The little man bumbled around the cottage, found some paper in a drawer, and sat down and wrote thoughtfully but decisively. Then he handed the sheet to Simon.

“Will that do?”

I hereby offer to sell to Mr Sebastian Tombs, for the sum of $10,000, all rights in my food-preserving process called the Preservator.

(signed)

Oliphant Quigg

“It should take care of everything for now,” said the Saint.

“Mr Jardane might want something much more elaborate,” said the little man calmly. “But whatever you need to satisfy anyone’s lawyers, I’ll sign it.”

Simon’s eyebrows went up.

“How did you know I’d talked to Jardane?”

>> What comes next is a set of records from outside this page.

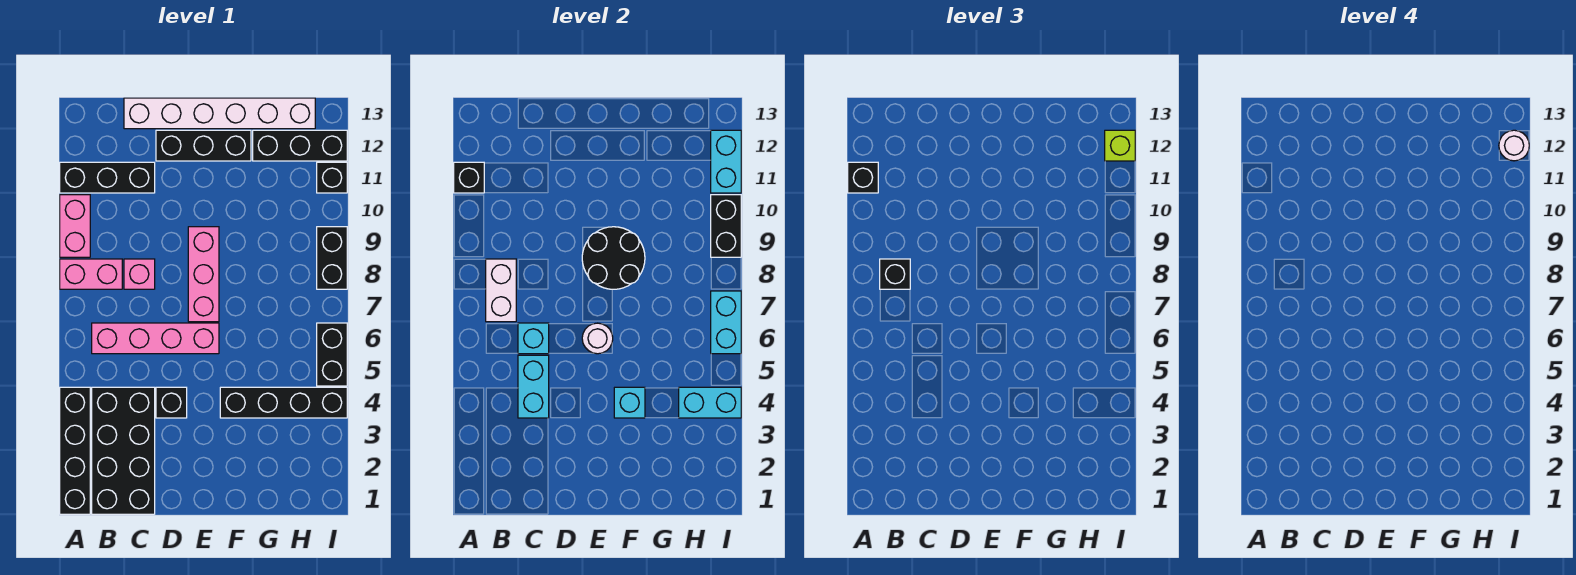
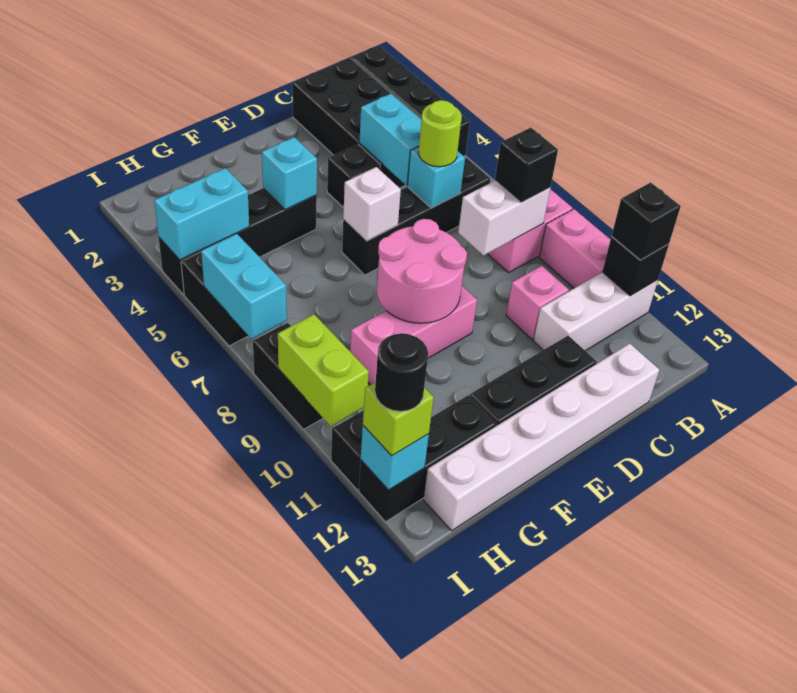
black 1x3 brick [60,162,155,193] -> white 1x3 brick [534,272,658,351]
pink 1x4 brick [92,323,219,354] -> black 1x4 brick [342,158,490,275]
white 1x2 brick [486,259,516,322] -> white 1x2 brick turned to [458,181,550,255]
none -> lime 1x1 round brick [418,100,462,167]
pink 1x1 brick [124,259,155,289] -> pink 1x1 brick moved to [506,266,569,340]
white 1x1 round brick [582,323,613,354] -> white 1x1 brick [343,167,401,241]
pink 1x3 brick [188,227,219,322] -> pink 1x3 brick turned to [350,286,477,385]
black 2x2 round brick [582,227,645,289] -> pink 2x2 round brick [377,219,467,323]
black 1x2 brick [711,195,741,257] -> lime 1x2 brick [278,314,369,426]
cyan 1x2 brick [711,130,741,193] -> cyan 1x1 brick [361,426,429,490]
white 1x1 round brick [1499,130,1529,161] -> black 1x1 round brick [375,333,428,411]

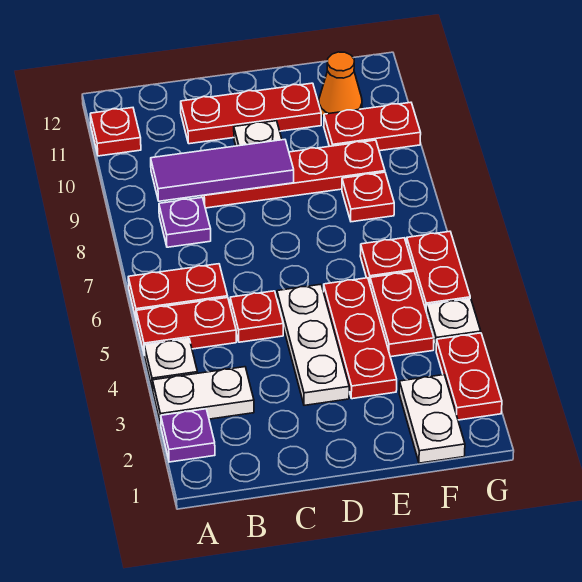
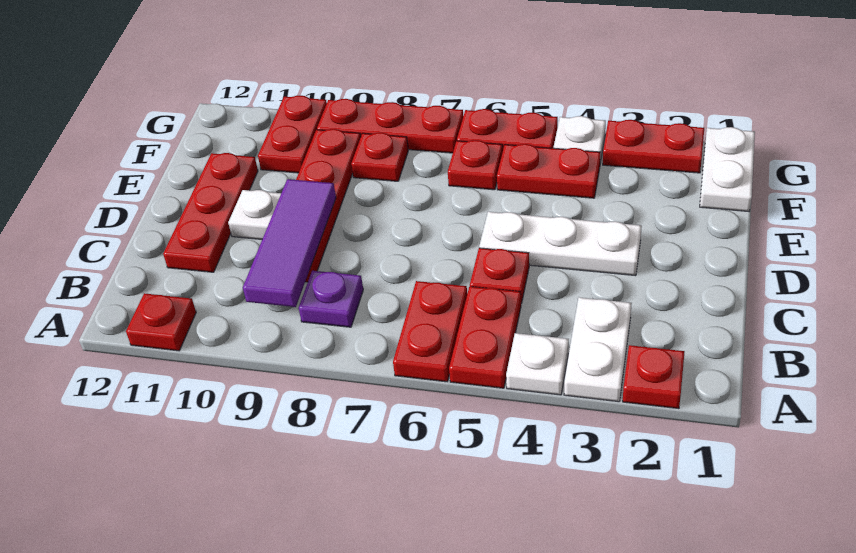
purple 1x1 plate [161,409,215,462] -> red 1x1 plate [623,345,685,409]
red 1x3 plate [324,278,397,399] -> red 1x3 plate moved to [317,99,463,153]
white 1x2 plate [399,375,465,463] -> white 1x2 plate turned to [700,127,755,211]
orange 1x1 cone [319,52,362,117] -> none

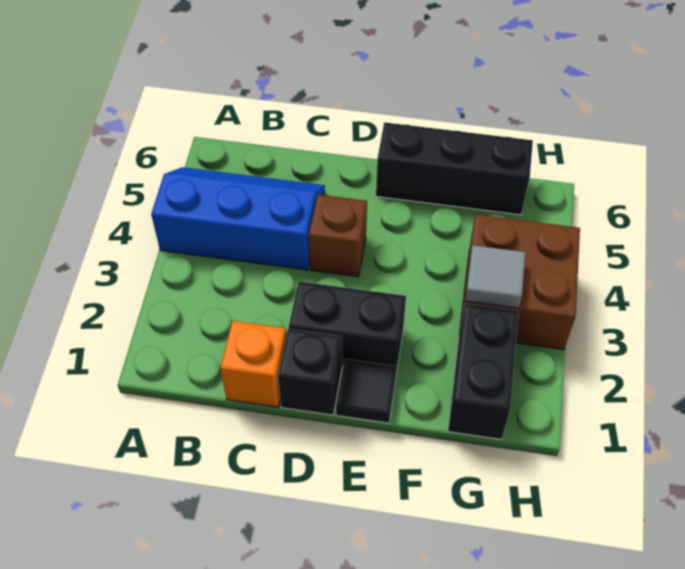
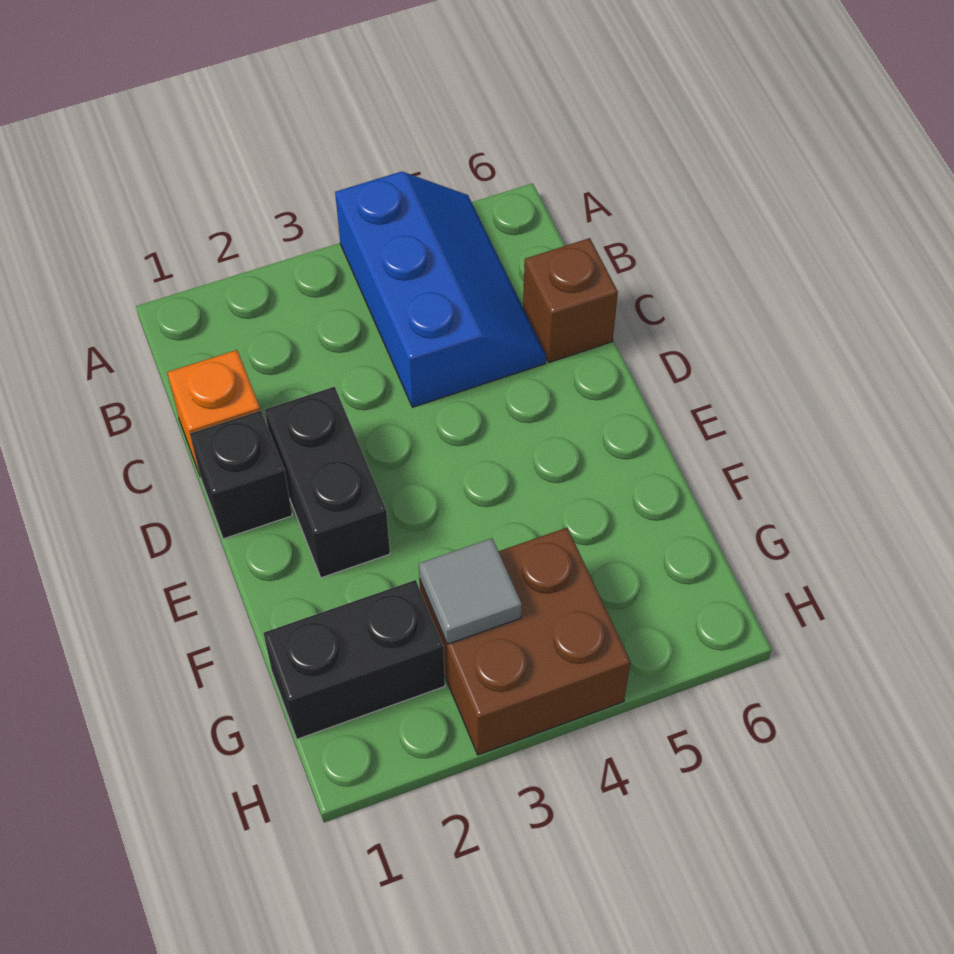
brown 1x1 brick [309,195,367,277] -> brown 1x1 brick moved to [523,238,618,362]
black 1x1 tile [336,359,397,423] -> none
black 1x3 brick [376,122,533,215] -> none

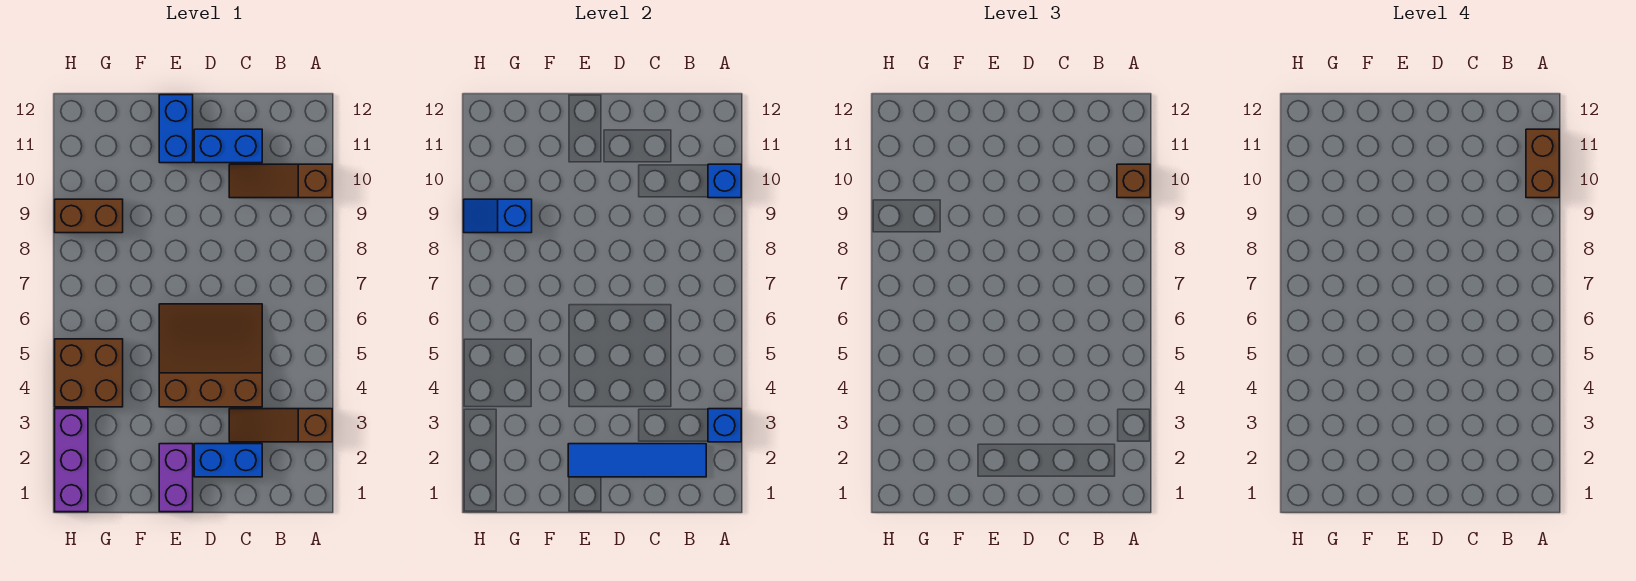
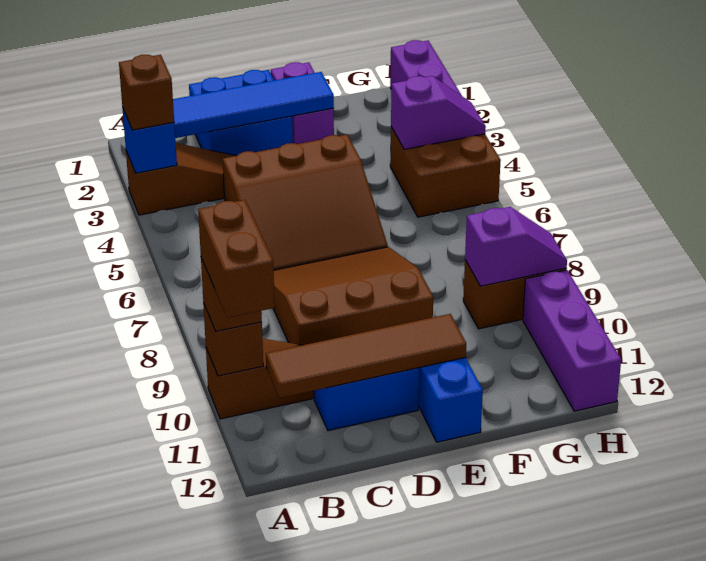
none -> brown 1x1 brick [119,55,174,130]
blue 1x1 brick [708,164,741,198] -> brown 1x1 brick [203,303,263,376]
none -> brown 1x4 tile [266,314,466,398]
blue 1x2 brick [194,444,262,477] -> blue 2x2 brick [189,70,293,156]
none -> brown 3x3 slope [273,247,433,345]
none -> purple 1x2 slope [391,76,486,150]
blue 1x2 slope [464,199,532,233] -> purple 1x2 slope [465,207,567,286]
none -> purple 1x3 brick [523,270,621,411]

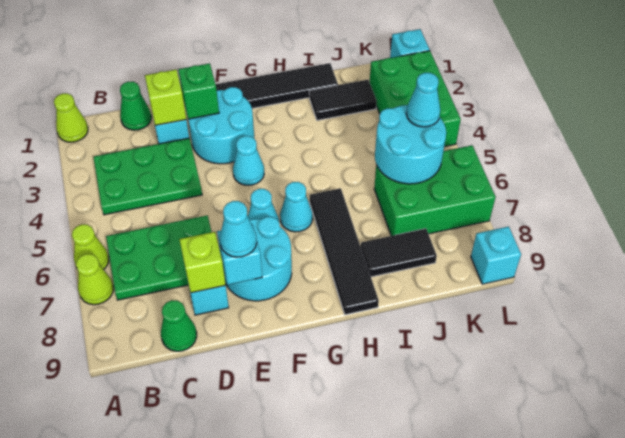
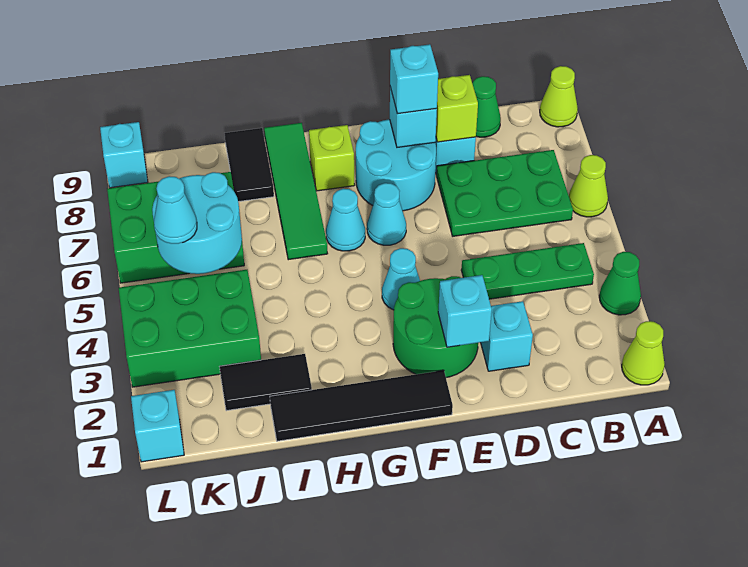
lime 1x1 cone [76,254,113,305] -> lime 1x1 cone moved to [540,66,578,127]
green 2x3 plate [93,138,202,215] -> green 1x3 plate [461,243,594,299]
green 1x1 cone [120,82,151,130] -> green 1x1 cone moved to [599,252,641,315]
lime 1x1 brick [145,70,186,125] -> lime 1x1 brick moved to [309,125,355,191]
cyan 2x2 round brick [188,87,254,164] -> green 2x2 round brick [393,276,478,378]
green 1x1 brick [178,63,219,119] -> cyan 1x1 brick [438,275,492,347]
cyan 1x1 cone [220,201,257,257] -> cyan 1x1 brick [390,44,438,114]
black 1x4 tile [310,188,379,315] -> green 1x4 tile [264,123,328,260]
black 1x2 tile [361,229,437,277] -> black 1x2 tile turned to [225,128,274,202]
green 2x3 brick [370,51,461,147] -> green 2x3 brick turned to [119,270,261,387]

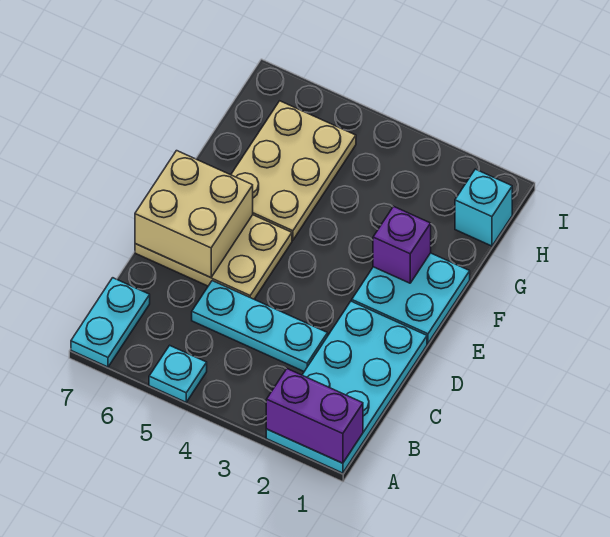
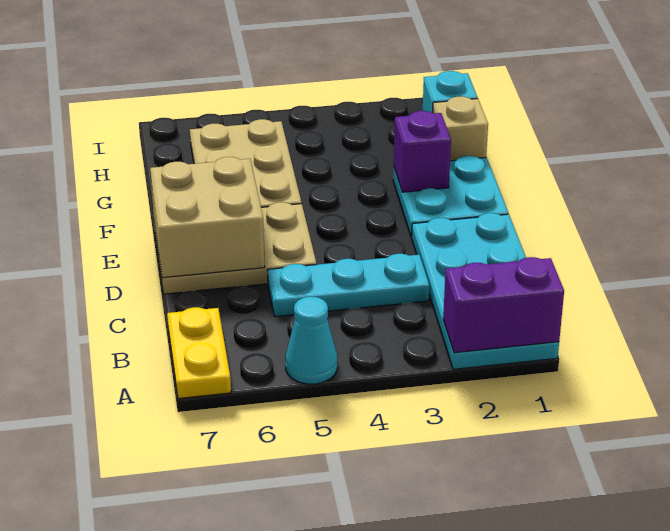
cyan 1x1 plate [149,345,207,402] -> cyan 1x1 cone [285,297,337,384]
cyan 1x2 plate [71,278,150,367] -> yellow 1x2 plate [167,307,231,399]
none -> tan 1x1 brick [433,97,488,161]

“Oh, so you have? I was guessing. But I’m not surprised. And believe me, I don’t mind a bit. You ought to be able to make a good deal with him. And I’d rather make you a present of half the profits than pay them to that greedy woman and her conniving lawyer. Besides, you’ll be doing something to earn your share. I think Mr Jardane is a pretty hardboiled business man, which is why I couldn’t be at all ready to trust him with the same proposition that I made to you. But you strike me as being well able to take care of yourself. Good luck to you!”

Simon went back to Mr Jardane’s cottage and displayed the paper. The haulage hot-shot glared at it for long enough to have read it four times and then transferred his incredulous scowl directly to the Saint.

“D’you mind if I ask Quigg if he really signed this?” he demanded. “Because I’m going to, whatever you say.”

“Go ahead,” said the Saint generously.

Mr Jardane went out like a fire-eating lion and came back in less than ten minutes like a somewhat dyspeptic lamb.

“Okay,” he grumbled, handing back the document. “You must be a terrific operator. Wish I had you working for me. But I know when I’m licked. All right. So you’ve got this Preservator sewed up. My offer still goes. Yes or no?”

“Mr Quigg put his offer in writing,” said the Saint mildly, laying down the magazine with which he had been passing the time. “Would you do the same?”